KABUL - U.S. air raids on the Afghan capital, Kabul, paused through the night but persisted apace on the southern Taliban stronghold of Kandahar Tuesday, witnesses and reports from Kandahar said.
In the north of the country opposition forces vowed to launch an offensive to seize the town of Mazar-i-Sharif, which lies on a supply route to Kabul and has an air field.
Other than brief anxiety soon after the nightly curfew took effect when what sounded like a helicopter was heard overhead, Kabul residents said they were able to sleep through the night without the fierce staccato explosions of bombs that have rocked the city for several nights.
However, planes roared over southern Kandahar, powerbase of Taliban supreme leader Mullah Mohammad Omar, on the 24th day of U.S. raids, CNN reported. The jets could be heard bombing west of the city, apparently hitting installations of the Taliban militia, CNN said.
The planes also attacked eastern Paktya province, near the town of Sharana, wounding one Taliban fighter, and killing one fighter in nearby Kunduz, the private Pakistan-based Afghan Islamic Press (AIP) said.
The attacks killed four civilians and wounded 10 in Kandahar, AIP said. The reports could not be independently confirmed.
The relentless war on the Taliban to flush Saudi-born militant Osama bin Laden from his Afghan hideout has produced few clear results and may be moving into a new phase in which U.S. commandos open an Afghan ground base to attack their stubborn foes, Pentagon sources said in Washington.
Bin Laden is the prime suspect in the Sept. 11 attacks on the United States in which about 5,000 people were killed.
There was every sign from U.S. officials the raids on Afghanistan would persist into the holy Muslim fasting month of Ramadan, which begins on about Nov. 17.
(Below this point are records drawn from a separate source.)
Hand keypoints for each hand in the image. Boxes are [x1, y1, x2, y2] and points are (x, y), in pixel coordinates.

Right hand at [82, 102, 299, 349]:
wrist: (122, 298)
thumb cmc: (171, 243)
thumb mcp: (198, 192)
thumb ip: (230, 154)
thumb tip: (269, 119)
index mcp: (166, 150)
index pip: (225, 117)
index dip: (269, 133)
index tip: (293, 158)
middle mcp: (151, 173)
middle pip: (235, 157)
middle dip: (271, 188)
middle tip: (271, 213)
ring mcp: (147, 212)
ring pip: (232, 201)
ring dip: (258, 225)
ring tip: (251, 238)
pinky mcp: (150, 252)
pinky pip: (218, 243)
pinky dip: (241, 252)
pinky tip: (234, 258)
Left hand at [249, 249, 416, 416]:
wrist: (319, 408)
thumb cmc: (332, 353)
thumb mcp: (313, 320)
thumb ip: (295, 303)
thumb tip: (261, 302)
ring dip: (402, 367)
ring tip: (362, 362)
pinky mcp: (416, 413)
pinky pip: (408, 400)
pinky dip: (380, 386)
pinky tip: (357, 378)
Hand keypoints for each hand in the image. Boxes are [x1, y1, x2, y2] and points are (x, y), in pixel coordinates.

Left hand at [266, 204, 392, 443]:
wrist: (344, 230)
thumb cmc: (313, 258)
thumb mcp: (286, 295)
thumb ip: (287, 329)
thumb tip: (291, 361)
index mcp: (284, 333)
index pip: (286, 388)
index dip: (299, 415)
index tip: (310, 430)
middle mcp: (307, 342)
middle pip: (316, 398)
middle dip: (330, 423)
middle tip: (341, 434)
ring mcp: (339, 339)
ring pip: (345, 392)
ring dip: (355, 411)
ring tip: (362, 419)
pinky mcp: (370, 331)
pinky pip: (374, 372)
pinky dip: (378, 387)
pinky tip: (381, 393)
In neighboring Pakistan, the future of a post-Taliban Afghanistan was under discussion with United Nations envoy for Afghanistan, Lakhdar Brahimi, meeting senior Pakistanis and foreign diplomats as he began seeking out ideas on forming a broad-based government in Kabul.
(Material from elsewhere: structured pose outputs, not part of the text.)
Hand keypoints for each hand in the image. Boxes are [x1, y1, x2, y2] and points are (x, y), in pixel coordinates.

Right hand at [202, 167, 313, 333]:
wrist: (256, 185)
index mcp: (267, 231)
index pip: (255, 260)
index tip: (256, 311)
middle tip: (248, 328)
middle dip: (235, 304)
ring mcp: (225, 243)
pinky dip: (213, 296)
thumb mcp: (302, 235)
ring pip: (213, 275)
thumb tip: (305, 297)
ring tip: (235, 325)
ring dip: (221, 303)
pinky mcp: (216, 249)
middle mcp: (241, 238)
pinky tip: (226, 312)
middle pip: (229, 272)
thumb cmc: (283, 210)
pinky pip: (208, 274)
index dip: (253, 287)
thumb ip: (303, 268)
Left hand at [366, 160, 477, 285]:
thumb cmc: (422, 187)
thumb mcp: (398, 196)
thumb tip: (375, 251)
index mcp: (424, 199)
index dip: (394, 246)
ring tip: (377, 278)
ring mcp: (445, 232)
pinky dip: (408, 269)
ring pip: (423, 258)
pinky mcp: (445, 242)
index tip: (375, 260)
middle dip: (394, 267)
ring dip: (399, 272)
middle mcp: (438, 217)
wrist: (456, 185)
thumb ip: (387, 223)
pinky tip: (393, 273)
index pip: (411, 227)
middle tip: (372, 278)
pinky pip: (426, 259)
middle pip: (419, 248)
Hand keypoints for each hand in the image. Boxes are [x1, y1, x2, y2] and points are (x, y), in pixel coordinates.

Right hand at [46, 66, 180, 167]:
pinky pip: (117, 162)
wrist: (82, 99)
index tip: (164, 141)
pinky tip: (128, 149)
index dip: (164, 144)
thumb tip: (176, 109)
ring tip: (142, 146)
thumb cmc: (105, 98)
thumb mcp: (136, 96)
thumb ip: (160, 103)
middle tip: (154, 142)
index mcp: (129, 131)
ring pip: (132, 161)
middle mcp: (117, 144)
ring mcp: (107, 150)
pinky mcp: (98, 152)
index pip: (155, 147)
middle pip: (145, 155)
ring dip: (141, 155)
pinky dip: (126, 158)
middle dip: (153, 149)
There was no sign he would meet the Taliban ambassador. The Taliban have refused any contact with U.N. peacemakers since U.N. sanctions were imposed in January.
On the ground the Taliban have given up little territory to the disparate Northern Alliance, a grouping of warlords, mujahideen veterans of the Soviet war and various ethnic minorities, officials of both sides have said.
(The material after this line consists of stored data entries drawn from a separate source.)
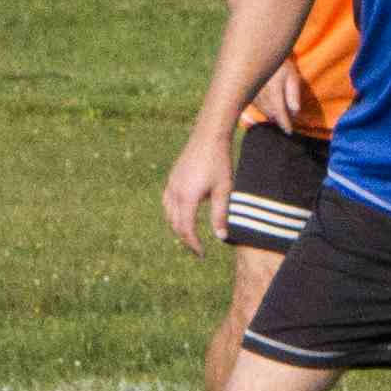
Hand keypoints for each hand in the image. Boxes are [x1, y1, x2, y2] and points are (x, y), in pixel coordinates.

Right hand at [163, 133, 231, 254]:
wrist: (208, 136)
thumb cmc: (219, 162)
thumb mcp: (224, 190)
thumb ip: (220, 215)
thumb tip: (221, 237)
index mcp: (187, 197)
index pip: (186, 229)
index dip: (193, 244)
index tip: (202, 254)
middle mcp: (175, 192)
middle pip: (175, 224)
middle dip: (185, 238)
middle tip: (197, 249)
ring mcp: (171, 184)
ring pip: (169, 213)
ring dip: (178, 227)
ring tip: (189, 235)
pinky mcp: (172, 178)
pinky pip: (167, 202)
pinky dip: (173, 213)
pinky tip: (181, 214)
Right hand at [247, 63, 315, 134]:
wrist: (260, 55)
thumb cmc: (280, 65)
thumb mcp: (292, 76)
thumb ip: (293, 94)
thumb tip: (295, 111)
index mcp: (274, 90)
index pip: (279, 112)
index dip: (284, 123)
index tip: (289, 132)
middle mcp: (261, 94)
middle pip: (271, 114)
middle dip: (279, 119)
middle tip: (287, 121)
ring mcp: (253, 94)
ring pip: (263, 111)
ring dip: (272, 115)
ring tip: (279, 113)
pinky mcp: (248, 94)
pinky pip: (257, 106)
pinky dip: (264, 109)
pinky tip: (269, 105)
Fighters loyal to warlord Ismail Khan said Monday they had repulsed a Taliban counter-attack from around the western town of Qala Nau. They said they had cut a key Taliban supply route to the nearby ancient city of Herat - powerbase of Khan until the Taliban toppled him in 1995.
Herat airport was hit by U.S. raids overnight, AIP said.
Both sides claim gains and then admit losses almost daily in the ebb and flow on the battlefield.
But with the opposition still holding less then 10 percent of Afghanistan there was little sign the Northern Alliance, or United Front, was making substantial headway.
A spokesman for Khan said the warlord hoped to advance from a base about 15 miles from Herat in a bid to take the town. The spokesman predicted fierce fighting, but said Khan was trying to win over Taliban troops in talks.
The opposition have said repeatedly Taliban commanders have defected or plan to switch sides, but the reports have been impossible to verify. Aid workers running operations in central Afghanistan have said they see no sign the Taliban is crumbling.
In a sign of the opposition desire to capitalize on any weakness in the Taliban created by U.S. raids, which have focused on front-line positions north of Kabul and around the northern city of Mazar-i-Sharif, top commanders gathered at the weekend for a strategy session, officials said.
Ethnic Uzbek warlord Abdul Rashid Dostum, Ustad Atta, once military aide of the mujahideen government and Shiite Muslim leader Ustad Muhakik met in Dara-i-Suf in northern Samangan province to plans a multi-pronged offensive after weeks of watching U.S. raids, Northern Alliance spokesman Mohammad Habeel told Reuters late Monday.
Their plan is to make for Mazar-i-Sharif, which lies astride vital supply routes to Kabul and has a strategic air field.
``God willing, the offensive will be launched in the very near future,'' Habeel told Reuters by satellite telephone.
The two forces have been locked in a virtual standoff for several weeks outside Mazar-i-Sharif and alliance leaders have called on the United States to intensify raids to break the stalemate.
They also want more bombing of front-line positions north of Kabul, but the United States and its allies do not want an Alliance entry into the capital.
U.S. planes have been bombing Taliban lines north of Kabul watched by opposition forces but there is no sign of a push on the city. The opposition have said they will wait outside the city gates, although many military analysts doubt they have the military capability to advance.
U.S. raids Monday hit an area of caves and tunnels in eastern Afghanistan known as a hideout of Osama bin Laden and killed two people, AIP said.